The relation between tidal volume size and acute cor pulmonale may be different in patients with and without ARDS. Although higher tidal volumes may indeed increase the afterload of the right ventricle, this may be less or even not important in patients without lung disease. However, the effect of conventional tidal volume on the right ventricle and therefore on serum levels of NT–proBNP may have been tempered in our study. In patients who developed ARDS, the tidal volume was immediately set at 6 ml/kg in patients of the conventional tidal volume group. As mentioned above, this may have resulted in less stress on the right ventricle and accordingly lower serum levels of NT–proBNP.

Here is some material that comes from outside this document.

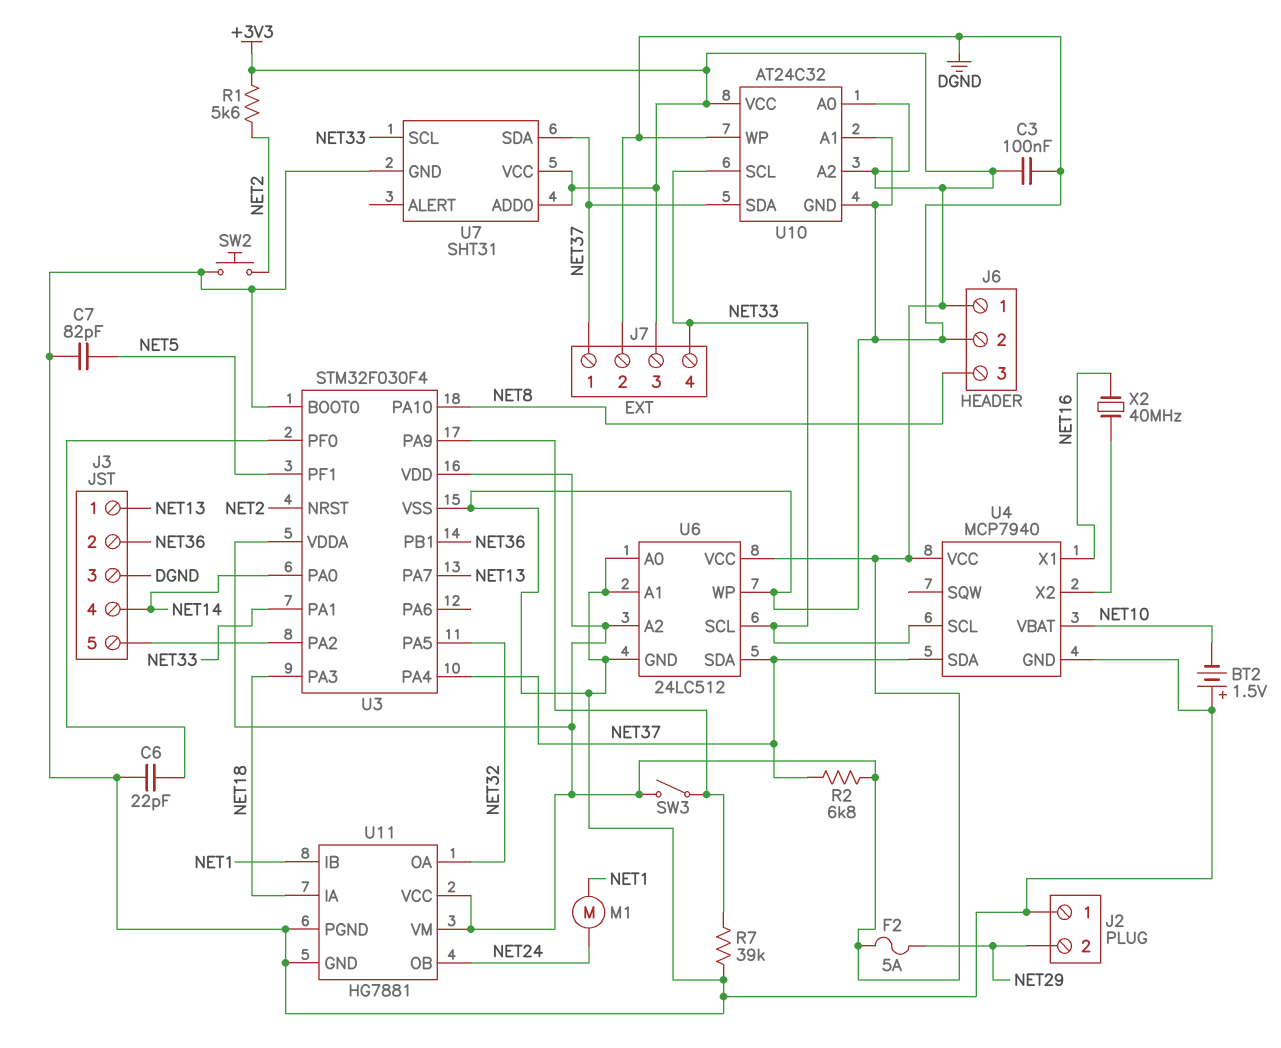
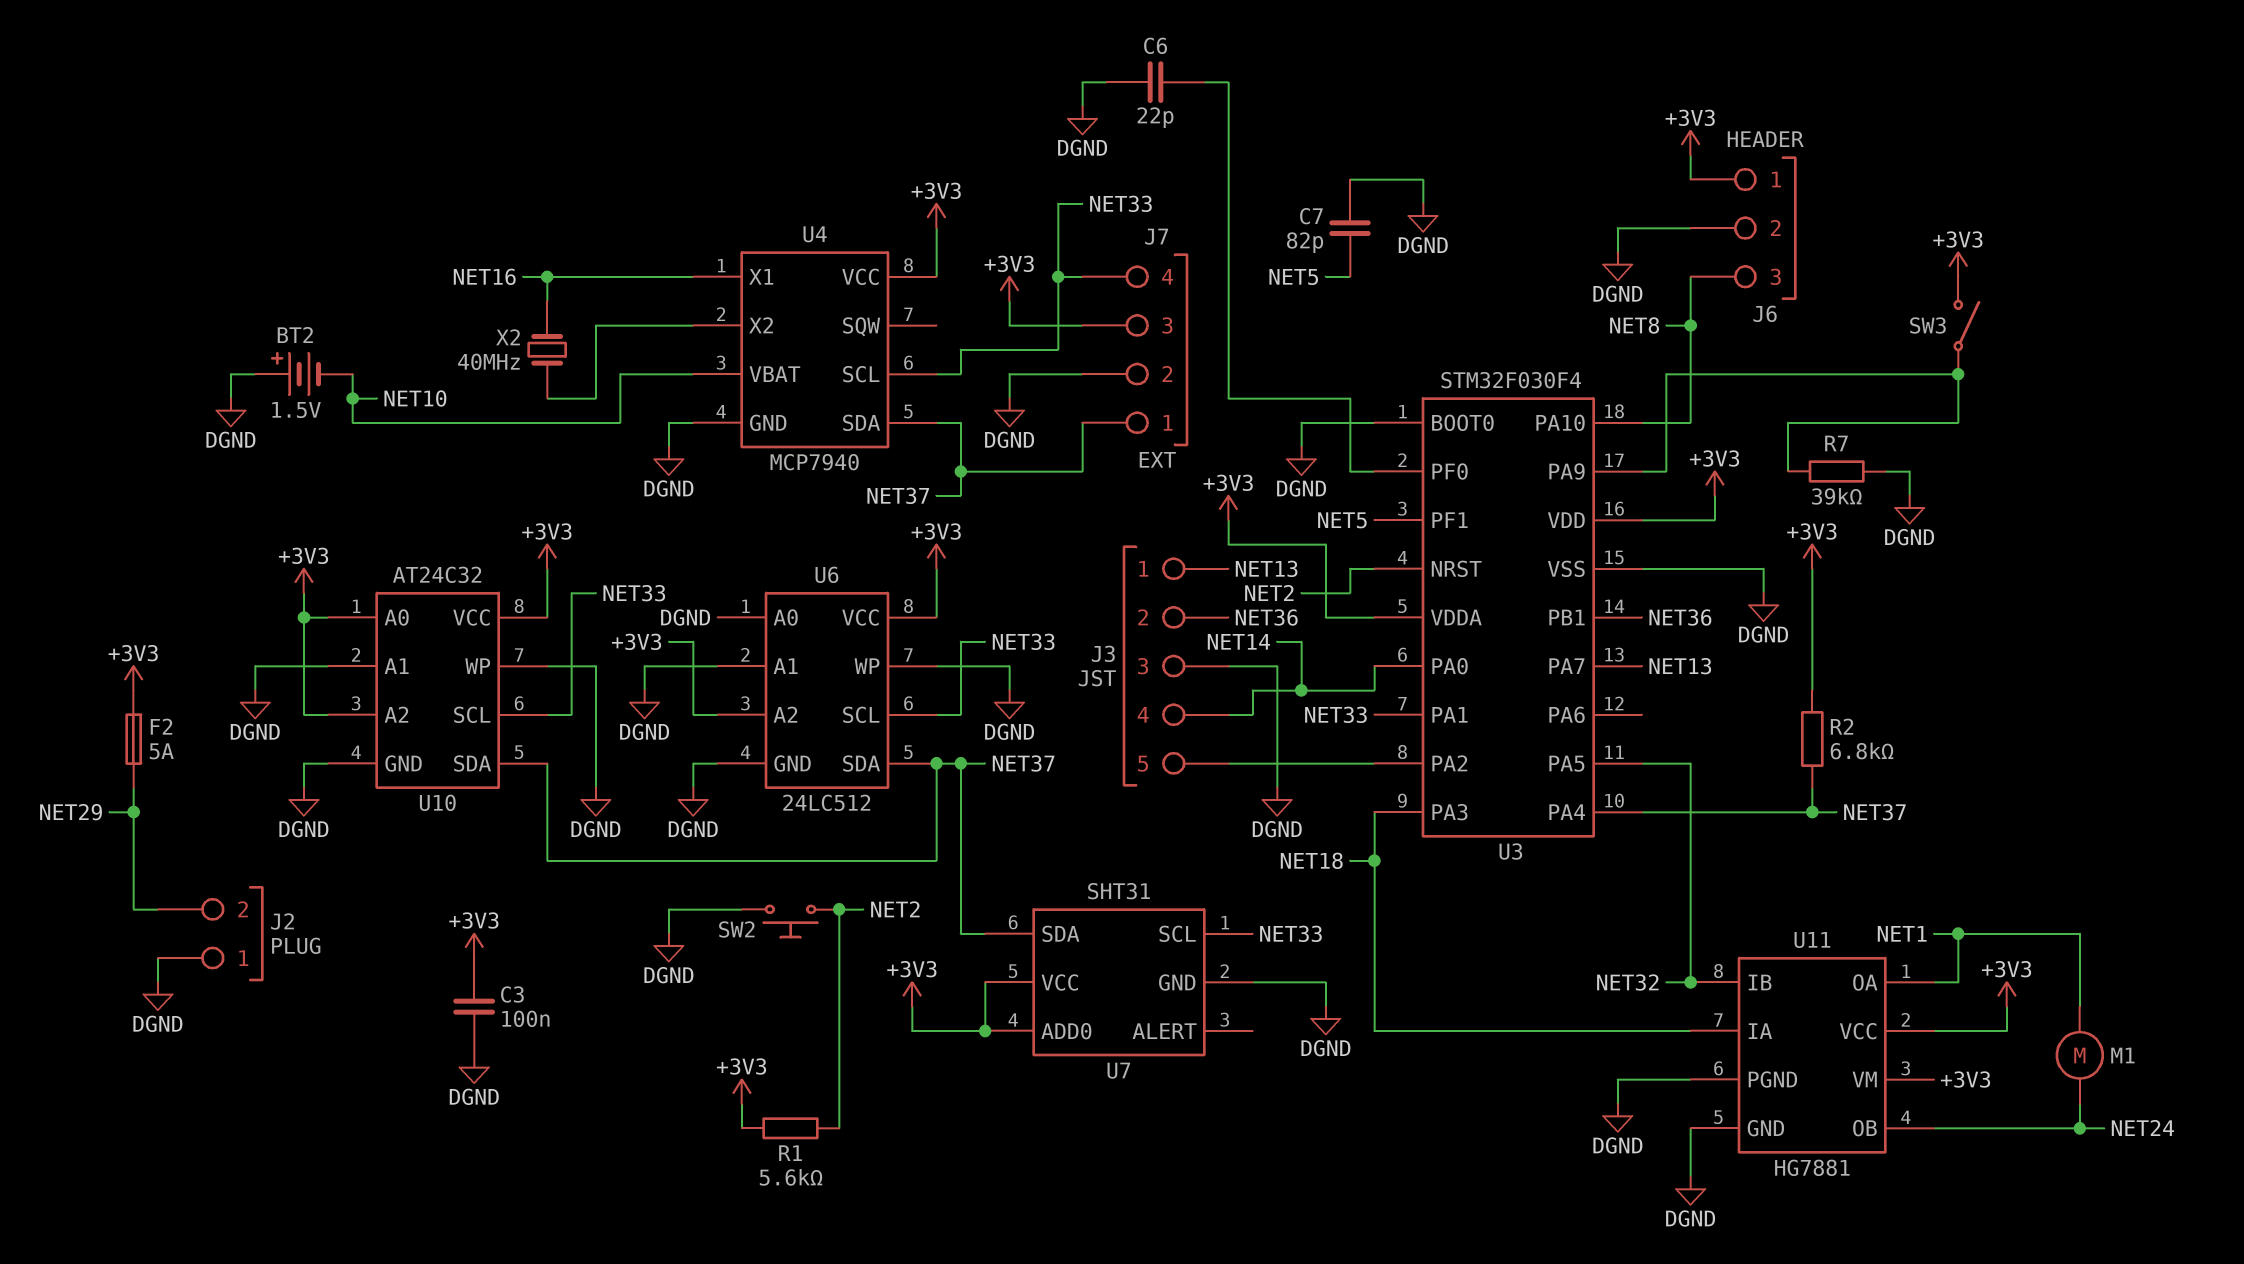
U11 pin IB: NET1 -> NET32
U11 pin OA: NET32 -> NET1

In line with previous studies, serum levels of NT–proBNP correlated with cumulative fluid balance [17, 18] and the presence of AKI [19]. Our finding that serum levels of NT–proBNP were associated with both cumulative fluid balance, and AKI and ARDS may disqualify this protein as a suitable biological marker to distinguish between ARDS and acute pulmonary cardiogenic edema or acute pulmonary edema due to circulatory overload. Recent studies have investigated this issue. Rana et al. studied patients with acute pulmonary edema and measured serum levels of NT–proBNP within 24 hours after the onset of the edema [20]. They found a low serum level of NT–proBNP to be supportive of ARDS. However levels of NT–proBNP were not discriminative in patients with a level above 250 pg/ml. In a study of patients with acute hypoxic respiratory failure and bilateral pulmonary infiltrates, low serum levels of NT–proBNP (< 200 pg/ml) were found to be supportive of ARDS while high serum levels of NT–proBNP (> 1200 mg/ml) were supportive of cardiogenic pulmonary edema [21]. However, in a study of patients with respiratory distress and bilateral pulmonary edema, Levitt et al. could not find a useful cut–off point for NT–proBNP in diagnosing ARDS [22]. Finally, in a study of patients with respiratory distress after blood transfusions, Li et al. observed higher serum levels of NT–proBNP in patients with circulatory overload compared to patients with transfusion–associated lung injury, but NT–proBNP had no diagnostic value due to a large range of overlapping values [17]. All studies bear more of less the same message: in patients with acute respiratory distress, serum levels of NT–proBNP tend to be lower in patients with ARDS as compared to patients with circulatory overload or congestive heart failure.

Conclusions

Serum levels of NT–proBNP are independent of tidal volume size in patients without ARDS at the onset of mechanical ventilation. Presence of ARDS, a more positive cumulative fluid balance and AKI are all independently associated with increased serum levels of NT–proBNP. NT–proBNP cannot to be used as biological marker of ventilator–induced lung injury.